List of tasks =
#1 Answer these about the green hydrogen passage below, one per line:
(a) What two roles does hydrogen take on, according to the passage?
(b) What does the abbreviation AEM stand for?
(c) The benefits of which two techniques does AEM electrolysis merge?
#2 What are all the industrial sectors in which hydrogen finds application, according to the green hydrogen passage below?

Source document =
The investigation of green hydrogen supplied through renewable energy sources has emerged as a crucial area of study in sustainable energy research. Hydrogen, becoming a vital primary resource and an energy carrier, finds application in diverse industrial sectors such as metal and steel manufacturing, glass production, electronic operations, ammonia synthesis for fertilizer production, power generation, and transportation [9].

Currently, there exist three prominent H₂O electrolysis techniques that are commercially available: solid oxide electrolysis cell (SOEC), polymer electrolyte membrane water Electrolysis (PEMWE), and alkaline water electrolysis (AWE) [10]. However, with the emergence of anion exchange membrane (AEM) electrolysis technology and its potential for producing green hydrogen with higher efficiency, it merits further investigation and inclusion in research studies. AEM electrolysis is a recent technique that merges the benefits of PEM electrolysis and AWE, utilizing low-cost and readily available metals while maintaining excellent long-term stability [11]. Although water electrolyzer techniques differ widely, the essential cell and stack components, e.g., membrane electrode assembly and characteristics, are also distinct.

Data provided =
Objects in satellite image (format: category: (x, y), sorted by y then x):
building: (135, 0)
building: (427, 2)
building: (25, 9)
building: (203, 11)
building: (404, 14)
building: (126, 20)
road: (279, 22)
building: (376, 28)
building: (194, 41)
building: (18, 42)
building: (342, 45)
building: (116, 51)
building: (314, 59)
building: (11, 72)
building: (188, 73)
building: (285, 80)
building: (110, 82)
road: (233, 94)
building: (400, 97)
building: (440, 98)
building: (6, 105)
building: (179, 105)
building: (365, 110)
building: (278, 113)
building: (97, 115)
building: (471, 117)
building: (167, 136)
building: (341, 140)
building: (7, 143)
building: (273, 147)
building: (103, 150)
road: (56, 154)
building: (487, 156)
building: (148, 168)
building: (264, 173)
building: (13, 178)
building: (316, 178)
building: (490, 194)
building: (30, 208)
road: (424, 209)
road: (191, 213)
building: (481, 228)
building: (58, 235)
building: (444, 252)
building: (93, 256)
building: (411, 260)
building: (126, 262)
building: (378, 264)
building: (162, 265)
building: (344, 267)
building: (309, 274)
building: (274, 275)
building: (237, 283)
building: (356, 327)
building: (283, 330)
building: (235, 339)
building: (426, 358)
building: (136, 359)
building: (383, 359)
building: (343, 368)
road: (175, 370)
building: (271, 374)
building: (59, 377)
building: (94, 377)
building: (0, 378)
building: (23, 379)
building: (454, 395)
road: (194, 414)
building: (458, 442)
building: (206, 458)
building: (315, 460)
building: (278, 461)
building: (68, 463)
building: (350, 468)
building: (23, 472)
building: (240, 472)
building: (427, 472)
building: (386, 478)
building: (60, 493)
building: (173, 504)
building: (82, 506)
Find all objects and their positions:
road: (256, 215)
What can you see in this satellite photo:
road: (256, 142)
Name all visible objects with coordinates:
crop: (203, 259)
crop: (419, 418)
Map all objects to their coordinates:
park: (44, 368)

Expected responses =
#1
(a) A vital primary resource and an energy carrier
(b) Anion exchange membrane
(c) PEM electrolysis and alkaline water electrolysis (AWE)

#2
- Metal and steel manufacturing
- Glass production
- Electronic operations
- Ammonia synthesis for fertilizer production
- Power generation
- Transportation